For a moment I thought he was going to come
after me.  But he just stood there.  He looked guilty.  I looked
over at Mark, whose jaw still hadn’t reset after dropping to the floor.
 “He’s all yours now you lucky bastard!”

They stared at each other.  I exited.
 Pizzas were piled up to the roof.  All the deliveries were
backed-up.  A good chunk of Brucey’s change was lost.  Nothing feels
better than costing bad people good money.  I shook every Russian driver’s
hand; even the new guy who had fucked-up was smiling and grateful. He was safe
for another night.  They all laughed and smiled for a bit.  I had fed
the prisoners and survived it.  I looked back and saw Rachel Abramsberg
waving to me through the
glass,
her form was
see-through and fading.  She sat back at our table, alone.

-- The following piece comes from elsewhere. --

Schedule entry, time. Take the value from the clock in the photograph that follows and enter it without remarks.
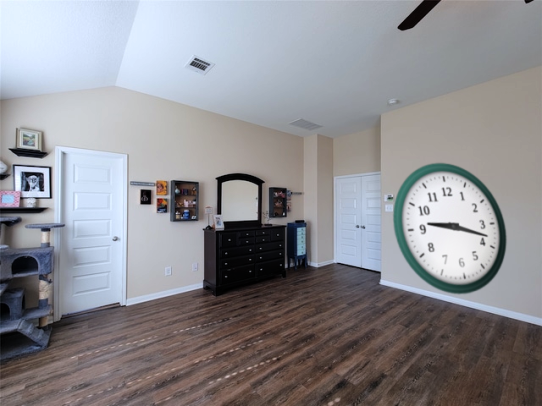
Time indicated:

I drove home with my hand out the window taking
in the warm winter Hollywood wind.  Letting it flow between my fingers.
 I was safe for the night.
 
My Grandpa on my mind.

 
 
 
 
 
 
 
 

THE ICE MAN

 

The
next job I had
was
at a production company.
 Located on Sunset Boulevard west of Doheny, on the eighth floor of a
shivery office building.  I met Jennifer at Jew camp along with Rachel.
 I must confess I had several “wife and concubine” fantasies featuring
both of them.  Sometimes they’d switch off the roles, it didn’t matter so
long as I was the wine boy required to service them at will.  I never put
moves on Jennifer.  I wanted to.  I felt like since I was interested
in Rachel, I’d better stay on her.  I wasn’t a dog.  Besides,
Jennifer was way too hot, and made it a point to date one of the Mexicans who
worked in the kitchen.  He was savagely good looking, well over six feet,
from Columbia and had clearly wielded a machete earlier in life.  “If choo
hav to gate tru duh coca fields, to get out of Columbia, choo hav to do what
choo must do, Si, Mr. Craig?” He could kill us all.  Thank God he liked
me.  Jennifer was lost in his eyes.  They would wander off into the
mountains for hours.  
His machete in one hand, a stolen
bottle of Manischewitz in the other.
 Jennifer would return with
her hair tussled, the back of her shirt ground with dust and dirt, hand prints
all over her and a glazed look in her eye.  It was a good summer for her.